START Document text

“If you ever start to feel too good about yourself,” said Tina Fey at the Golden Globes in January, “They have this thing call ‘The Internet.’” It was a funny moment, full of the self-depricating charm upon which Fey has built a career. At the same time, it was clear the people who were anonymously writing negative stuff about her really got to her. “I’d like to address some of them now. ‘BabsonLacrosse,” you can suck it. ‘DianeFan,’ you can suck it. ‘CougarLetter,’ you can really suck it because all year, you’ve been really after me all year.” This – in an acceptance speech. Again – funny. But it also had the ring of truth that the anonarati were stinging her.
One of the great fears of news Websites is that, by adopting comments sections, they will open themselves up to the kind of garbage attacks we see on so many boards. It’s tough to take. The comments can get personal. Even worse, they can attack others. And who wants to publish that?
But here’s the thing: the conversation goes on, with or without us. And just because someone writes it, doesn’t make it so. Double, for those who won’t put their names behind their words.
In fact, the debaters do us a great service. They keep the stories alive, the pageviews humming and the ads flowing. They share the stories on social networks. And if you don’t have comments available on your site, the comments will be made on those social networks where you can’t see them at all. “Fine,” you say, “better they should publish them than I.” OK. But isn’t that just abdicating yet one more opportunity?
Further, as a friend pointed out to me on a recent trip to his newspaper, the Internet doesn’t belong to us. It belongs to the audience. We don’t mean that in some touchy-feely kind of way, either. You can be the facilitator of discussion, or you can be the topic of discussion elsewhere.

END Document text
START Material provided

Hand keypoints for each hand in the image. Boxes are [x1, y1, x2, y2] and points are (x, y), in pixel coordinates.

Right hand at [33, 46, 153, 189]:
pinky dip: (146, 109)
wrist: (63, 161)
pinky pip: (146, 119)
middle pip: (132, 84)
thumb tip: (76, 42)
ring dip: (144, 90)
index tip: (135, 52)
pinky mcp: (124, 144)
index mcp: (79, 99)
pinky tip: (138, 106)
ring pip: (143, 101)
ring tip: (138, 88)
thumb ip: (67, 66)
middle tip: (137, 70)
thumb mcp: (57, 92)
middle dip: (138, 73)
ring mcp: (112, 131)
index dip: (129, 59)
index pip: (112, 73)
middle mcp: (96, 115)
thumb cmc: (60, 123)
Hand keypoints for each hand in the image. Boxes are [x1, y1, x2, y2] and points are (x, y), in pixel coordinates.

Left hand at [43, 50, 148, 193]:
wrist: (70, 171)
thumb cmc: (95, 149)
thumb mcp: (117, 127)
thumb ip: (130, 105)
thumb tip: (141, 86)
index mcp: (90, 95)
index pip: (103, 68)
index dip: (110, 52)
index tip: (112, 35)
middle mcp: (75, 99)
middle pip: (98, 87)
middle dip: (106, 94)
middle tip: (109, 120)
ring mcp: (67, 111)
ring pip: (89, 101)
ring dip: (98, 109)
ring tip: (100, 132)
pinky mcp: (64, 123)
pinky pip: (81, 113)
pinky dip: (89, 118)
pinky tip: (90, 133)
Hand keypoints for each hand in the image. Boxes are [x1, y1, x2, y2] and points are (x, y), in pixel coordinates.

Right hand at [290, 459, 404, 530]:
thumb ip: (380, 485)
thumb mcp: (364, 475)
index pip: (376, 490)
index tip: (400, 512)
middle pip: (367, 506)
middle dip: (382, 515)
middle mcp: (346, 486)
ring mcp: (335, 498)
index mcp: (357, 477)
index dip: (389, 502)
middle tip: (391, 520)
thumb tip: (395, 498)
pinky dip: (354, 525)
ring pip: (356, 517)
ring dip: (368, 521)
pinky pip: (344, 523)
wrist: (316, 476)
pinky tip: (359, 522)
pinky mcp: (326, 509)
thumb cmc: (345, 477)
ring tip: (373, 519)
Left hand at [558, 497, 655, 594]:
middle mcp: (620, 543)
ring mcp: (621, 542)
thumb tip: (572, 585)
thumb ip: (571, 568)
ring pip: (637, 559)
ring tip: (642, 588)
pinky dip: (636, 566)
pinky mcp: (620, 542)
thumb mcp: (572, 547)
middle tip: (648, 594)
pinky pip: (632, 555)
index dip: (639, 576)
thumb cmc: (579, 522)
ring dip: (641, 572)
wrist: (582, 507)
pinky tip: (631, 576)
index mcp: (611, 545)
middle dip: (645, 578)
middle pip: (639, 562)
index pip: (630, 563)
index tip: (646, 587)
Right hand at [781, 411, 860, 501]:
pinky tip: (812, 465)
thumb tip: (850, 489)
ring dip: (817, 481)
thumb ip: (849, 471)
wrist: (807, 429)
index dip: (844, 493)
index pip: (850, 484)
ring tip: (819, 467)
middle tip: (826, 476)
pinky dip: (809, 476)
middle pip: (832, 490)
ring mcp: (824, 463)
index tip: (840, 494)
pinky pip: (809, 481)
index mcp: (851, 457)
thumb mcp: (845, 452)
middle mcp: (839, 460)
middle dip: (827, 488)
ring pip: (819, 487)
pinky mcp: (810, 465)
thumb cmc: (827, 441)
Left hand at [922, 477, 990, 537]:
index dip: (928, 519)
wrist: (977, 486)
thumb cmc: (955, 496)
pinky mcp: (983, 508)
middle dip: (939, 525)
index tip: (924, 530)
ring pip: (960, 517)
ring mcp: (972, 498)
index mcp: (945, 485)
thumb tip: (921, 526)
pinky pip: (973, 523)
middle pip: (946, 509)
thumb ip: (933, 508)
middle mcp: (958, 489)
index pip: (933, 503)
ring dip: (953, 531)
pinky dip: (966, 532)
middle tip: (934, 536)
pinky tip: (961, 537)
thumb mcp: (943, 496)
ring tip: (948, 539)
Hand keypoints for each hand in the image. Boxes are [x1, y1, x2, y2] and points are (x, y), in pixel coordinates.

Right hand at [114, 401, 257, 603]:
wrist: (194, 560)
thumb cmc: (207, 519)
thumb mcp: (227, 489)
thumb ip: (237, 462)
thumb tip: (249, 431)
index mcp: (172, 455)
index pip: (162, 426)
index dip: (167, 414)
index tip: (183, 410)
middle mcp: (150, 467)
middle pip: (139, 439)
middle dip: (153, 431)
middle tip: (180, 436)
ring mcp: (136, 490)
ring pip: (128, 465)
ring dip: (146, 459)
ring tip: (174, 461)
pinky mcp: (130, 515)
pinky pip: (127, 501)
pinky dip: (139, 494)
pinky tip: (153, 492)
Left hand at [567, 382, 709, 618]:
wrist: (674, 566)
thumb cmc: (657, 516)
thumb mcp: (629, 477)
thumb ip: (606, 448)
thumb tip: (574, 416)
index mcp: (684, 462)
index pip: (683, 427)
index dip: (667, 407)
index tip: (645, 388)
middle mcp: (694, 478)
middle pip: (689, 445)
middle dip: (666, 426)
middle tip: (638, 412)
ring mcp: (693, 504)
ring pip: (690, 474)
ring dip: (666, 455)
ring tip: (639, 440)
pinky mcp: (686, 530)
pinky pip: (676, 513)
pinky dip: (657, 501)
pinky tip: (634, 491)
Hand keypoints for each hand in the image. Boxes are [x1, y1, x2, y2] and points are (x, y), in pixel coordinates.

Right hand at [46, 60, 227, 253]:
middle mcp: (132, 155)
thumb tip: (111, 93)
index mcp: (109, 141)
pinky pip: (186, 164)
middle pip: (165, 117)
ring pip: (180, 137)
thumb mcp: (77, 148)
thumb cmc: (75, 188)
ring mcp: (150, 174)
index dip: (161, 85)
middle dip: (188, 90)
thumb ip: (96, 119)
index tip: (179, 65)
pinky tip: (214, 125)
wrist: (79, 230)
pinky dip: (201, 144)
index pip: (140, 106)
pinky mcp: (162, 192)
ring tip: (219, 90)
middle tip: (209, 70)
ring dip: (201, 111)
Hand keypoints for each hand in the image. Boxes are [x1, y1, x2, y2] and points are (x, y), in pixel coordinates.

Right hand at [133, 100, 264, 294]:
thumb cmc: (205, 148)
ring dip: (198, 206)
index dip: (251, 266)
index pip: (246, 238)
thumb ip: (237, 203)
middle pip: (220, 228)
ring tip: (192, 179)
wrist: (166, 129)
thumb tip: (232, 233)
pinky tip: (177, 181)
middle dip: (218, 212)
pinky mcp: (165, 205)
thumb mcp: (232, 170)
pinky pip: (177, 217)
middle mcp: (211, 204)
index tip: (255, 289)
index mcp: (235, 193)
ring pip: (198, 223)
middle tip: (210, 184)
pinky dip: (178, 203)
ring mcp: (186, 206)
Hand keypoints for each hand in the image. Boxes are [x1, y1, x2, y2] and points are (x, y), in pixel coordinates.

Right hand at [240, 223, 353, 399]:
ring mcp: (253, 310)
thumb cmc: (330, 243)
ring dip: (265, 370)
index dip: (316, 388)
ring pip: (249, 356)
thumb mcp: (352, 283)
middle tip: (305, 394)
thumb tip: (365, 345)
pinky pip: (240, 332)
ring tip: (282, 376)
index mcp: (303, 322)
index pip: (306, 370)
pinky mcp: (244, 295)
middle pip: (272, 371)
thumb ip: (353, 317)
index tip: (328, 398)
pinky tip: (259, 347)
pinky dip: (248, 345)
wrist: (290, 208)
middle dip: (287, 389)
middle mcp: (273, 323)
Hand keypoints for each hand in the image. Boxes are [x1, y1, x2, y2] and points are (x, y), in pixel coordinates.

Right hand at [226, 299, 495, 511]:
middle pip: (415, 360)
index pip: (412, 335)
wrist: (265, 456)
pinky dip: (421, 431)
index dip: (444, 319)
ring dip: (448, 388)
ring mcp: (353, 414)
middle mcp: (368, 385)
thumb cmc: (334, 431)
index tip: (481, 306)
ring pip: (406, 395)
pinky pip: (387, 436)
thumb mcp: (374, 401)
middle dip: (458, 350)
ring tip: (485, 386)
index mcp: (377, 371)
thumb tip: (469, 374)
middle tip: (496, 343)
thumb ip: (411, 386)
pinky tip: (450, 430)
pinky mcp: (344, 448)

END Material provided

In the text about comments on news websites, translate this sentence into Spanish: "You can be the facilitator of discussion, or you can be the topic of discussion elsewhere."

Puedes ser quien facilita la discusión, o puedes ser el tema de discusión en otra parte.